Can man survive on instinct alone? Can we build a shared civilisation on instincts? The question is posed by the German philosopher Peter Sloterdijk (1947-) in his book Rules for the Human Park. I’d like to add some more questions to this intriguing one. If we see ourselves as animals, will we treat our bodies as we treat the bodies of other animals? Our pharming animals are now being ‘enhanced’ by all sorts of breeding techniques and genetic modifications. Scientists are discussing whether they should knock out genes that regulate their feelings of stress. If we regard ourselves as animals, will we ‘improve’ ourselves as well in this direction? If we do so, we are altering the very foundation of our modern ethics, since, in the era of the black horse, we like to find our moral grounds in very basic human rights (like the right not to be tortured) and thus in the very physicality we are now improving.

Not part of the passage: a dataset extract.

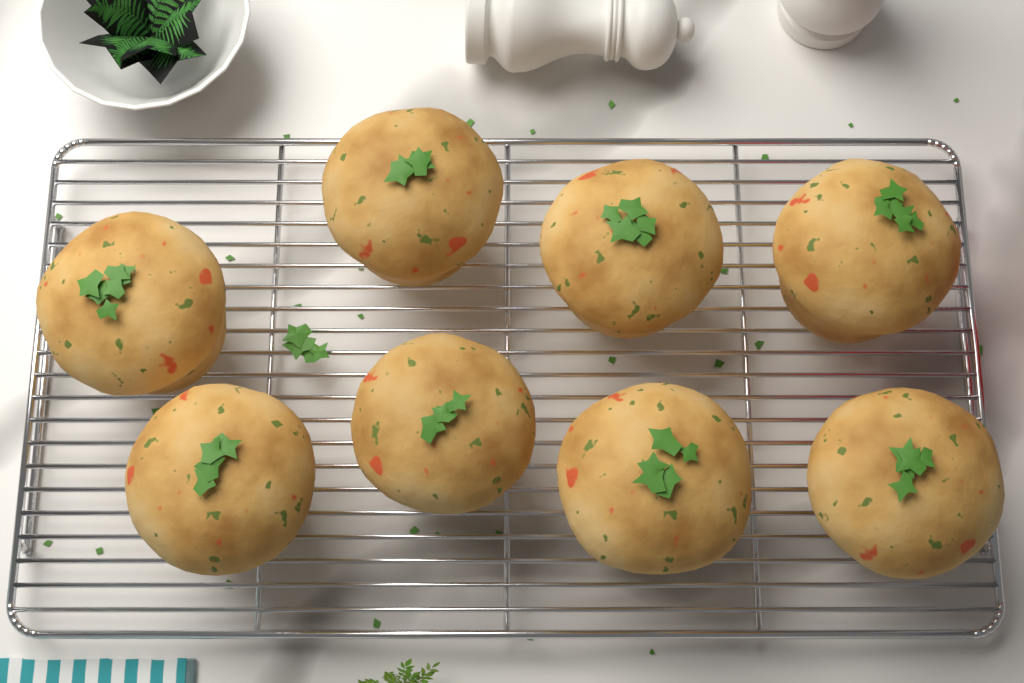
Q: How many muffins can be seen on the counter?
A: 8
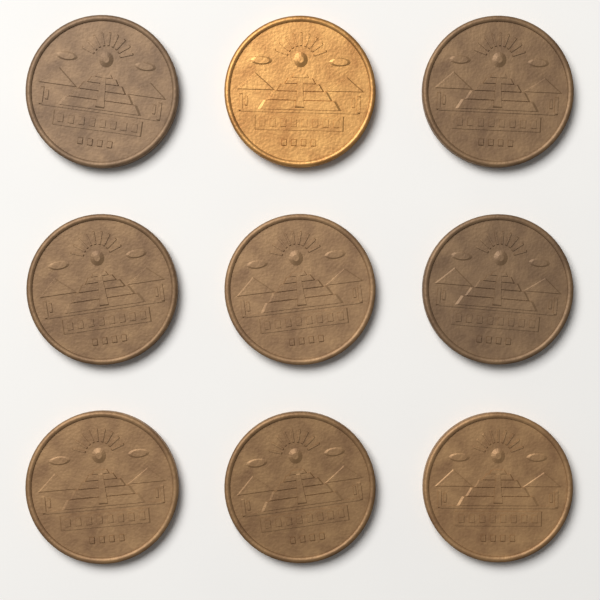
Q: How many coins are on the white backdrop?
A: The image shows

Lots of questions. Yet, looking back, one thing is obvious: we somehow were able to change our identity in the past by choosing to equate ourselves with, what Plato called, different ‘parts of our soul’. And apparently we felt a strong urge to coincide with just one part of our soul at each time. Looking back on our history of philosophy and seeing the impact ideas had on human and animal live, I wonder whether it would have been better if we had identified ourselves with all three parts of the human soul at once. It seems hardly anyone has even tried. But perhaps we can. We can make an effort to embrace the idea of a horizontally layered self and evoke some form of checks and balances between these parts, so we do not fall into the trap of tyranny by the intellect (which caused so many troubles in the era of the horseman), the trap of ciphering ourselves away by overemphasis virtues of modesty (the problem of the era of the white horse), or by falling into the trap of blunt physicality and Verslimmbesserung (the process of ‘improving’ things step by step whereby no one holds an idea of the final outcome) and perhaps future numbification (problems in this era of the black horse). Perhaps we need some form of checks and balances in our soul, not unlike the Trias Politica in the field of politics. Call it a Trias Psychica.

This is summary of my Dutch book: Een beestachtige geschiedenis van de filosofie.